PAKISTAN, LES DERNIERS DES MOHANAS
À bord de leur habitation flottante, ils élèvent pélicans et oiseaux migrateurs dont ils se servent pour pêcher
Reportage
Selon la légende, les Mohanas seraient les descendants de Noé, dont les ancêtres auraient embarqué sur l’Arche biblique. Ceux qui se surnomment entre eux « le peupleoiseau » ne sont plus qu’une poignée à vivre dans le dernier village flottant du lac Manchar, au sud du Pakistan,
perpétuant des traditions vieilles de cinq mille ans.
Il flotte encore dans l’air frais du matin d’infimes particules de sable apportées par le vent brûlant venu du désert du Baloutchistan. Entre brume et soleil naissant, la lumière enveloppe d’un halo ce que l’on prend d’abord pour une île sur le lac Manchar, immense étendue d’eau à perte de vue, la plus vaste du Pakistan et de cette région du monde.
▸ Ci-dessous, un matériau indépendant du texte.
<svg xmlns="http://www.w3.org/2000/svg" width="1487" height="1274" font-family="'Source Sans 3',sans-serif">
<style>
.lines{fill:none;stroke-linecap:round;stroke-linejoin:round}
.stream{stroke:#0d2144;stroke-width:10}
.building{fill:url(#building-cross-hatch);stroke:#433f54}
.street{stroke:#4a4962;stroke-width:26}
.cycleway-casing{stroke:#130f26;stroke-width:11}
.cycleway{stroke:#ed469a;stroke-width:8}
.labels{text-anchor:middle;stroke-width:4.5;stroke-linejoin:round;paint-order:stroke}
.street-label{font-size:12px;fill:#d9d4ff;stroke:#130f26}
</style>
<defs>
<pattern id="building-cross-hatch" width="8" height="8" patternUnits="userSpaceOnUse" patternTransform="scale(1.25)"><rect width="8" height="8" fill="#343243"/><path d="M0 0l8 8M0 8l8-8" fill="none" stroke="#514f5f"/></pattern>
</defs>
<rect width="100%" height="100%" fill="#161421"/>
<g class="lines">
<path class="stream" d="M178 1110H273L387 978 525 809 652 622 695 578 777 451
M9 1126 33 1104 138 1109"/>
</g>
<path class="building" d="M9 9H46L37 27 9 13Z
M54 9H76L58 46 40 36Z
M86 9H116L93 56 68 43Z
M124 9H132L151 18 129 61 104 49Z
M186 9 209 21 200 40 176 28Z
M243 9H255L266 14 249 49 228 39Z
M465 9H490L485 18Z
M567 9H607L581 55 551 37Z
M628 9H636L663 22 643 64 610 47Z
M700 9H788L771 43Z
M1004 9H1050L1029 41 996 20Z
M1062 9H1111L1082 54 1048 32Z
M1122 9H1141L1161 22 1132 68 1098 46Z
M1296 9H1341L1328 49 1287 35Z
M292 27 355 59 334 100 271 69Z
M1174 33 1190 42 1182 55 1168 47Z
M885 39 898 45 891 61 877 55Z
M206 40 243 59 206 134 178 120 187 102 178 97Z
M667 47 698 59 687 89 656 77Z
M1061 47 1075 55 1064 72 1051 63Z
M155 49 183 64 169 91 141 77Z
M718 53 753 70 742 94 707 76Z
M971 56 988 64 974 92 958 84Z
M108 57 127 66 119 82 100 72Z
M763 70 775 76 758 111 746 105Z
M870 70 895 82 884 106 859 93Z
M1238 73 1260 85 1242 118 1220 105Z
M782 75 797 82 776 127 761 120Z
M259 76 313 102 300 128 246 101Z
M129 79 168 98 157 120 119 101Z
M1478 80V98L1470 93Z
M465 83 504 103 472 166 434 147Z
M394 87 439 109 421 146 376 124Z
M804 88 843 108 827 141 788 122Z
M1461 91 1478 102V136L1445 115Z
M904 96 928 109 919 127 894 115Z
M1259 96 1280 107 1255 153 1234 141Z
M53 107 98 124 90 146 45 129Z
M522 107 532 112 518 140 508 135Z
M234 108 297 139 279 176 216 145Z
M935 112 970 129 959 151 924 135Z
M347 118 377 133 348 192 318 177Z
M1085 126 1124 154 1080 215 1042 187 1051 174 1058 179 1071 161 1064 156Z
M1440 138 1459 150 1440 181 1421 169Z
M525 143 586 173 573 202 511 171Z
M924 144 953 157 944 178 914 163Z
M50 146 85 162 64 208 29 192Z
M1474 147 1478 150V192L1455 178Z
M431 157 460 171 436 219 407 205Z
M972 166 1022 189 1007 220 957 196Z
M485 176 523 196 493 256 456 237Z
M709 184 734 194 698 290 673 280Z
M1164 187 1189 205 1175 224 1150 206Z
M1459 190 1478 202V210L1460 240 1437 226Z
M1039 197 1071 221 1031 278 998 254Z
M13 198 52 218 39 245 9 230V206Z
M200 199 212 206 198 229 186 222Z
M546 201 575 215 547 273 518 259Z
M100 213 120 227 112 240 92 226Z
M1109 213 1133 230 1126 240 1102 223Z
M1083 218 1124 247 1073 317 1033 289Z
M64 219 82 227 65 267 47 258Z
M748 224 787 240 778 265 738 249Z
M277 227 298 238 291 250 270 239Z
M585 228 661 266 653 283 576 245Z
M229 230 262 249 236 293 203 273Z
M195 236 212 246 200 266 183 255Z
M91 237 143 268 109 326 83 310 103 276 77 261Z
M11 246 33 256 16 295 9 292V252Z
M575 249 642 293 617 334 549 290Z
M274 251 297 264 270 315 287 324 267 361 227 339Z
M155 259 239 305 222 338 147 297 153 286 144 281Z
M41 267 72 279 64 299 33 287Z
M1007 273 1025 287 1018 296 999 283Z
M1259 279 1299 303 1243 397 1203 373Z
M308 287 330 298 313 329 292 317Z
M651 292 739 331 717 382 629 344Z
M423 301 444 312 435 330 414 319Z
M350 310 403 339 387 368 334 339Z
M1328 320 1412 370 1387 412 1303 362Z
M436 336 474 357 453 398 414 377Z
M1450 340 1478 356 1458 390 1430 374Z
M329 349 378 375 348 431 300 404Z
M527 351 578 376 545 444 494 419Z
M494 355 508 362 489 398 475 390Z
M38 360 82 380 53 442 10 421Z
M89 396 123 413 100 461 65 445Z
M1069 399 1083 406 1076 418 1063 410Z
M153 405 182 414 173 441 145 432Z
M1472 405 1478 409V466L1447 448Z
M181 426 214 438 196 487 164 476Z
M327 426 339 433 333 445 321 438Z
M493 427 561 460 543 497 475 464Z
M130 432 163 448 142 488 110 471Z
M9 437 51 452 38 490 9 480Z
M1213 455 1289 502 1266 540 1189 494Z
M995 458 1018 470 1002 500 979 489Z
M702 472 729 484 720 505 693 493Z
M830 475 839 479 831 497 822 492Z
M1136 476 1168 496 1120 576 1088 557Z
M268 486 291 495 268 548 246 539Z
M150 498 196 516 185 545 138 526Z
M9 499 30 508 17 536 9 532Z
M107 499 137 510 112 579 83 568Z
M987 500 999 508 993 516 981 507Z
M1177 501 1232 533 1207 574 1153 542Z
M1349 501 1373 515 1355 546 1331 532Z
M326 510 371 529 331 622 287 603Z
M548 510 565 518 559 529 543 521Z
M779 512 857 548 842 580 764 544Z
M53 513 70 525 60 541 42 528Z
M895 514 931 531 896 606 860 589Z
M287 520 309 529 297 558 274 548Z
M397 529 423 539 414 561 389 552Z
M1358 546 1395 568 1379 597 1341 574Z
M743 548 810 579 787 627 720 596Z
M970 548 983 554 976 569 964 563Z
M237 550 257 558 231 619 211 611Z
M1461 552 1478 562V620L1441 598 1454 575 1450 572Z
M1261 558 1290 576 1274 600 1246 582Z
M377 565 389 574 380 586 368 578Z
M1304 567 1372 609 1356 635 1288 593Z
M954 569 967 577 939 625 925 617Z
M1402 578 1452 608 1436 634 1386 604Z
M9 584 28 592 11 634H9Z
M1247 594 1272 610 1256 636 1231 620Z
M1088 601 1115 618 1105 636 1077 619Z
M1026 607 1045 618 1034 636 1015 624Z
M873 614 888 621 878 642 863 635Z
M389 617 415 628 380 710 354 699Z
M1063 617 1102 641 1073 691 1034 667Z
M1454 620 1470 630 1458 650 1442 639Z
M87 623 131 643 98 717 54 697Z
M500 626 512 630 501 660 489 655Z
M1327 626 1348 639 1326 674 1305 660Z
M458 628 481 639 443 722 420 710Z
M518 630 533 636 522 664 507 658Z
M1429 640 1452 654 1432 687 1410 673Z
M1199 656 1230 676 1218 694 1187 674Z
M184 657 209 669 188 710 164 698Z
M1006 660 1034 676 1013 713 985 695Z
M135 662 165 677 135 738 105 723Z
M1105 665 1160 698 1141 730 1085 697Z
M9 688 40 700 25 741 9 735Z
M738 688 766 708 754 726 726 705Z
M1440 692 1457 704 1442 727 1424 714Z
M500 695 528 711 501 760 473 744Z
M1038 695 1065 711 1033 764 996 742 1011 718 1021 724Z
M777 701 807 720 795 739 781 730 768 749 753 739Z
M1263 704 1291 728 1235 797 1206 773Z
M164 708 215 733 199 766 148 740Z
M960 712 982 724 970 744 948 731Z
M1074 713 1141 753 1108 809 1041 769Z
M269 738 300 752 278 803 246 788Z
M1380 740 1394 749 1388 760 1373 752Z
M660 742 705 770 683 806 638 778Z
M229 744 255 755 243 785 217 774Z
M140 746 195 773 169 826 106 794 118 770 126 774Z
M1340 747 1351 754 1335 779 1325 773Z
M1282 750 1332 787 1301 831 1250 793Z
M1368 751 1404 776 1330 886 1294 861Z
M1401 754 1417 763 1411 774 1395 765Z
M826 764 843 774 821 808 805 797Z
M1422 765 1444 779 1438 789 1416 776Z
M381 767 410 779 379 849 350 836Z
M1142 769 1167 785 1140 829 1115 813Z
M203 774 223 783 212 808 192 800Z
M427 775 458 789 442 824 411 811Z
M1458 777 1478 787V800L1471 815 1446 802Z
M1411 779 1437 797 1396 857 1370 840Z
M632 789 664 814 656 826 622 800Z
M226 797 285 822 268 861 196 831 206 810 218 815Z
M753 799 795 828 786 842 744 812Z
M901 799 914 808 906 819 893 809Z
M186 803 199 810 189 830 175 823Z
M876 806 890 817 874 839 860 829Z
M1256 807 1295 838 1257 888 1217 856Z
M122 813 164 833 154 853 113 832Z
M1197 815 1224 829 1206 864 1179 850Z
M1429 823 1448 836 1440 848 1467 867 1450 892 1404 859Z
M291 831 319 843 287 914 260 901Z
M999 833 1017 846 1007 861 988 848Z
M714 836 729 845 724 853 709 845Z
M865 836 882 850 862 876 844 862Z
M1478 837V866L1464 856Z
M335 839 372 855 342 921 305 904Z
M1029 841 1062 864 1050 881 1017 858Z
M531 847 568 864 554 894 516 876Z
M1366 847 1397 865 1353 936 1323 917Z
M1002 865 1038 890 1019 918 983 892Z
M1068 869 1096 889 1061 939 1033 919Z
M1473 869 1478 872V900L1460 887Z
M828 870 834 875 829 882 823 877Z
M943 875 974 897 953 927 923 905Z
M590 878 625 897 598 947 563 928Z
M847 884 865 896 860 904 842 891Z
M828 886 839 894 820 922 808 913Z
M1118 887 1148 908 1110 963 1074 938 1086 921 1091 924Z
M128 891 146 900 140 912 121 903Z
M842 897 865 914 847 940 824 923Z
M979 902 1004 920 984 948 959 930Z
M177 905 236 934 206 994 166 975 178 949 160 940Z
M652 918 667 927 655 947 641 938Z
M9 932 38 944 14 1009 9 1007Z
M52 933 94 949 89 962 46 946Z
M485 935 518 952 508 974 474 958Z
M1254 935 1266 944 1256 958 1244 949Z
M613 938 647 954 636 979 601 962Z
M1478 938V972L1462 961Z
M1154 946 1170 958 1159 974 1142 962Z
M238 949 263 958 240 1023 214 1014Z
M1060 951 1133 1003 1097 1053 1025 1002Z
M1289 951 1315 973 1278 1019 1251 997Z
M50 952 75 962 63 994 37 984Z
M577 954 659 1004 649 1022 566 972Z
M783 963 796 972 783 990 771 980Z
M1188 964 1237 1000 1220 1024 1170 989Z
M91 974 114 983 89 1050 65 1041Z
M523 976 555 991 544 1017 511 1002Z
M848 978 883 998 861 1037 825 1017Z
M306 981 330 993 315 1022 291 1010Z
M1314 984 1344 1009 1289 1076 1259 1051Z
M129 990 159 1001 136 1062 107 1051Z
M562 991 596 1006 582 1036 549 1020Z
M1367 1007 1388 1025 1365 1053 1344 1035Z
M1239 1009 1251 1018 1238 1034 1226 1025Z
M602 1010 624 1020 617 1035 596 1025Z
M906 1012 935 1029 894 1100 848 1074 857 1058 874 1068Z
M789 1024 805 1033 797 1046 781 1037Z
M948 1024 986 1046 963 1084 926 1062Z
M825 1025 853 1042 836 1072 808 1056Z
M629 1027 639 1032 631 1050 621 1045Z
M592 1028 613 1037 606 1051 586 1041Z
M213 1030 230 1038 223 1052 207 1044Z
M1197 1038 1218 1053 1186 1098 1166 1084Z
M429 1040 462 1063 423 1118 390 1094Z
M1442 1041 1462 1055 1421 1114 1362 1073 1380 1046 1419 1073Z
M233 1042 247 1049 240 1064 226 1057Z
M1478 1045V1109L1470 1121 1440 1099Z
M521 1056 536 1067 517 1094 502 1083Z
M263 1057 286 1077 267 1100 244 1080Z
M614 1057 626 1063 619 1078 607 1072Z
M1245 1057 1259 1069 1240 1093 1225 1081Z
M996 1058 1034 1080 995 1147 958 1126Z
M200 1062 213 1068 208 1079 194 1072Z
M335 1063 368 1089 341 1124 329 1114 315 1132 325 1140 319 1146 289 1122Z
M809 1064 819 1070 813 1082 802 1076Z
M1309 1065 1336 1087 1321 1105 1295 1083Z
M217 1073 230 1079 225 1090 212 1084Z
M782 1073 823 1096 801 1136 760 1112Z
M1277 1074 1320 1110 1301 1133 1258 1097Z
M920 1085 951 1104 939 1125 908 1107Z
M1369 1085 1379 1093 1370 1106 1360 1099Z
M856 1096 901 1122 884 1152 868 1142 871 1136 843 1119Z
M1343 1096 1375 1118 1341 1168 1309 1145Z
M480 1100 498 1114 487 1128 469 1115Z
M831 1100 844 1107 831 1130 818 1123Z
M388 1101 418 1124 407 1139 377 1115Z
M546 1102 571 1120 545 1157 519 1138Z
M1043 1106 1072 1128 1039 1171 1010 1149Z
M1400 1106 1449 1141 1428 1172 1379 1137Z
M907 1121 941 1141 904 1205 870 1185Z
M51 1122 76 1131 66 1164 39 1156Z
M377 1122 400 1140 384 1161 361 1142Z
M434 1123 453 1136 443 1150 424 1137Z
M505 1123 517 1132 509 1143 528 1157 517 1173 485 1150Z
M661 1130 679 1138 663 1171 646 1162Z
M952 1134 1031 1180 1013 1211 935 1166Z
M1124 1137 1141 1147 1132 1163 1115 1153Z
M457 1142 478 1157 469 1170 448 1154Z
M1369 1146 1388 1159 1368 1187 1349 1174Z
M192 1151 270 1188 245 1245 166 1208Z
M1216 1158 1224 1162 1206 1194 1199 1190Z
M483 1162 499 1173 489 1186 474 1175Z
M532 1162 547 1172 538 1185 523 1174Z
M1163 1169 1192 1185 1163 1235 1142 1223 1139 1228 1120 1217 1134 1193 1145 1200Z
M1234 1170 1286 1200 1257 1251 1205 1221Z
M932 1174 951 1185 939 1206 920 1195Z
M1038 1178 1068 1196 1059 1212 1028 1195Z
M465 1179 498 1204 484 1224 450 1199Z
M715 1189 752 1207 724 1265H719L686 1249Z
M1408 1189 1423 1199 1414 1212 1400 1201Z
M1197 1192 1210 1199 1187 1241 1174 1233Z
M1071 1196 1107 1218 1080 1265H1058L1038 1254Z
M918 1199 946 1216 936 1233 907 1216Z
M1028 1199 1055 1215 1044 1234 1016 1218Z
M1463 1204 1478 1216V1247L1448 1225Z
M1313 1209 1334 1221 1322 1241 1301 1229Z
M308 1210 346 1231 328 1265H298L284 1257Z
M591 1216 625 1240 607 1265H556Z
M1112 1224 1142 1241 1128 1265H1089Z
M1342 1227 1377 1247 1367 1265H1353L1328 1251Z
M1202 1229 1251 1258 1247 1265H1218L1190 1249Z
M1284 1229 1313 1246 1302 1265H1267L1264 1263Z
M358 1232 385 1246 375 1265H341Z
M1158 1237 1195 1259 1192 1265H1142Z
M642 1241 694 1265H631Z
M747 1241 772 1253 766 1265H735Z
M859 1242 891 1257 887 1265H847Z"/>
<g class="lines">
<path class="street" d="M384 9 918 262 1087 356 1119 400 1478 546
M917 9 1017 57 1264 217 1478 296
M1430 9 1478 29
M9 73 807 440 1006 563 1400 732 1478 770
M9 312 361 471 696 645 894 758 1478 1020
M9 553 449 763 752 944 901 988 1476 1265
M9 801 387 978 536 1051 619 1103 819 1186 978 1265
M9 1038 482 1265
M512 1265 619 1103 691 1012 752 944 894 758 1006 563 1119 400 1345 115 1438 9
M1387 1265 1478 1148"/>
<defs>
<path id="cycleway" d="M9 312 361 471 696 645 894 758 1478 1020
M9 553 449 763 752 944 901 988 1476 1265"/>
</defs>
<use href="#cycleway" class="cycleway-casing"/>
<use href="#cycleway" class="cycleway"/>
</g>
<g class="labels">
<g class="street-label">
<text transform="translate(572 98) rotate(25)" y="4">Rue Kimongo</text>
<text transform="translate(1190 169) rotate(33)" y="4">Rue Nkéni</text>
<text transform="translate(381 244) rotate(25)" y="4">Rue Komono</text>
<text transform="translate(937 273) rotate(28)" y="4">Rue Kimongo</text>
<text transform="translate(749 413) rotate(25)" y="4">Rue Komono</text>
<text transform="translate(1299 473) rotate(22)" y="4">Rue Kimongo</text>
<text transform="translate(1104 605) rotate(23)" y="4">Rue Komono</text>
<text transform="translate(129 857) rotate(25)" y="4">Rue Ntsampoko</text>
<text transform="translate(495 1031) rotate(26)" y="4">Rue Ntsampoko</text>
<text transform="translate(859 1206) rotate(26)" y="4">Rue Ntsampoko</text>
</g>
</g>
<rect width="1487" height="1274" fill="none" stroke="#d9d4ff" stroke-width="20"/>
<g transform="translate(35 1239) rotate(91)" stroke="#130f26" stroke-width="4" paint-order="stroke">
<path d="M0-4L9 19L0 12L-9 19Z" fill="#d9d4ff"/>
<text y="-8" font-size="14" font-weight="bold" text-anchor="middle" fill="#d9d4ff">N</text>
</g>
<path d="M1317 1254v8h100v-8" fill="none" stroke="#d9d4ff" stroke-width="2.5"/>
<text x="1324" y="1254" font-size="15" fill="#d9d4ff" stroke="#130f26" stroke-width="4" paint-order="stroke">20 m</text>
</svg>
Selon le flot des précipitations à l’époque de la mousson, le Manchar varie de 250 à 500 km². Créé à la suite de la construction du barrage de Sukkur au début des années 1930, dans la région du Sind, il est alimenté par le fleuve Indus et d’infinis ruisseaux qui naissent dans les monts Kirthar. Le lac Manchar a des allures de mer intérieure dont il est impossible, d’une rive à l’autre, de discerner la terre qui l’entoure. Le paysage est saisissant de beauté paisible, tout en dégradés de gris et de beige lumineux qui rappellent le plumage des hérons cendrés qui fendent un ciel sans nuages. Sur le côté droit de la route, langue de sable blanc construite récemment en surplomb de l’eau et des champs de cultures céréalières, des silhouettes en contre-jour, dont on devine que ce sont celles d’enfants, se font de plus en plus précises, portant d’imposants ballots de branchages en équilibre sur leurs têtes. Sur la rive, des groupes de femmes vêtues d’étoffes chatoyantes lavent du linge. Elles ne sont pas voilées, portent les cheveux longs, lâchés ou tressés en de longues nattes. L’image surprend dans cette région traditionaliste sunnite où l’on ne croise pas de femmes dans les ruelles des villages de la rive. Ou rarement, et toujours couvertes de la tête aux pieds.
L’ÉDEN DES FILS DE NOÉ
Sur la rive du lac, les pieds dans une écume mousseuse coagulée, signe visible de pollution, un pêcheur démêle les entrelacs d’un filet bleu roi. Le bois apporté par les enfants est chargé, rituel immuable du matin, sur de longues barques effilées que manoeuvrent, à l’aide d’une longue rame, des hommes debout à la proue, en ridant à peine l’eau, vers ce que l’on a d’abord pris pour une île. Fausse impression. C’est une île, mais une île humaine. Une quarantaine de bateaux, habitations flottantes aux toits de palmes séchées arrimés à des roseaux, regroupées comme un rassemblement de charriots de pionniers, forment un village lacustre qui dodeline sur les eaux limoneuses et peu profondes de cette partie du lac Manchar. Sur la gauche
du « village » aquatique, on distingue un homme, de l’eau jusqu’au torse, qui s’affaire devant une forêt de piquets de bois flotté plantés dans la vase. Un oiseau est perché sur chacun d’entre eux. Ce n’est qu’en se rapprochant qu’on distingue la corde qui les lie, à la patte, à leur perchoir. Ce sont des leurres vivants qui permettent aux Mohanas, dissimulés sous leur volumineux kandou, le chapeau en plumes sous lequel ils restent des heures à l’affût, pour attirer et attraper les oiseaux migrateurs qu’ils revendent sur les marchés de la région ou apprivoisent pour pêcher. Bienvenue au royaume du peuple de Mir Bahar, le seigneur de la mer. Ici, dans le sud du Pakistan, fief du clan Bhutto, le temps semble s’être figé à des milliers d’annéeslumière des bouillonnantes villes du pays et même de Seewan, bourgade à trente minutes de voiture. La légende prétend que ces nomades pêcheurs et éleveurs d’oiseaux furent les guides de Noé. Admiratif de leurs talents de bateliers et de marins, il les aurait embarqués pour piloter l’arche afin de sauver l’humanité du Déluge. Il se raconte aussi que le navire mythique, échoué au sommet des pics de l’Himalaya, aurait fini par glisser, à la saison de la fonte des neiges, vers le fleuve Indus. C’est ainsi que les Mohanas auraient trouvé leur éden.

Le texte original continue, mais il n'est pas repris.